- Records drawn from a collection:
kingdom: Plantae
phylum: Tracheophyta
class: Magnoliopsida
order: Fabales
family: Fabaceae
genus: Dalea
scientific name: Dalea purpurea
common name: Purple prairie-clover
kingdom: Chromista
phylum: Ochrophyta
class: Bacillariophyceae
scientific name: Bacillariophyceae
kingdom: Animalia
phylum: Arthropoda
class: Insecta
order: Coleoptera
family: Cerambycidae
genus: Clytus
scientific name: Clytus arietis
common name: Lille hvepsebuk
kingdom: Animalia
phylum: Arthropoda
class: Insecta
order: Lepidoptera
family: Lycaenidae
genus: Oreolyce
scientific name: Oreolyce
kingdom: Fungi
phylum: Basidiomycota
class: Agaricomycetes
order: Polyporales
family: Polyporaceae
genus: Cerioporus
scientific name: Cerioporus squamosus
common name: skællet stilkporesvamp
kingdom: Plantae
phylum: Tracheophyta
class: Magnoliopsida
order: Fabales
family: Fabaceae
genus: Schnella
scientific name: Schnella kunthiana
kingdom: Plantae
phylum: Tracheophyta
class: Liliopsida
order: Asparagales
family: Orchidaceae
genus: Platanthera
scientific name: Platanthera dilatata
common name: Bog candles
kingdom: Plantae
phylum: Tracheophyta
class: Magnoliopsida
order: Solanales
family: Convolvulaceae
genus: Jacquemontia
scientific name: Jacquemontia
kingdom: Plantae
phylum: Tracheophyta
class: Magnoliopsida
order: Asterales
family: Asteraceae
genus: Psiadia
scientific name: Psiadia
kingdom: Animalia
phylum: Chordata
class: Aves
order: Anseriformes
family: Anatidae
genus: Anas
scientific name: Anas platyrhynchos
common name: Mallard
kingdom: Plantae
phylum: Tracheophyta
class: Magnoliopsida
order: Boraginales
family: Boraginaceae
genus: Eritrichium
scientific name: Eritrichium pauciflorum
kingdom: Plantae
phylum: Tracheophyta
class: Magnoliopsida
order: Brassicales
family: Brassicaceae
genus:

- Task brief: Repeat every line unchanged, from the line containing "common name: Bog candles" down to the last line of the records, with both ends included.

- Response to this task:
common name: Bog candles
kingdom: Plantae
phylum: Tracheophyta
class: Magnoliopsida
order: Solanales
family: Convolvulaceae
genus: Jacquemontia
scientific name: Jacquemontia
kingdom: Plantae
phylum: Tracheophyta
class: Magnoliopsida
order: Asterales
family: Asteraceae
genus: Psiadia
scientific name: Psiadia
kingdom: Animalia
phylum: Chordata
class: Aves
order: Anseriformes
family: Anatidae
genus: Anas
scientific name: Anas platyrhynchos
common name: Mallard
kingdom: Plantae
phylum: Tracheophyta
class: Magnoliopsida
order: Boraginales
family: Boraginaceae
genus: Eritrichium
scientific name: Eritrichium pauciflorum
kingdom: Plantae
phylum: Tracheophyta
class: Magnoliopsida
order: Brassicales
family: Brassicaceae
genus:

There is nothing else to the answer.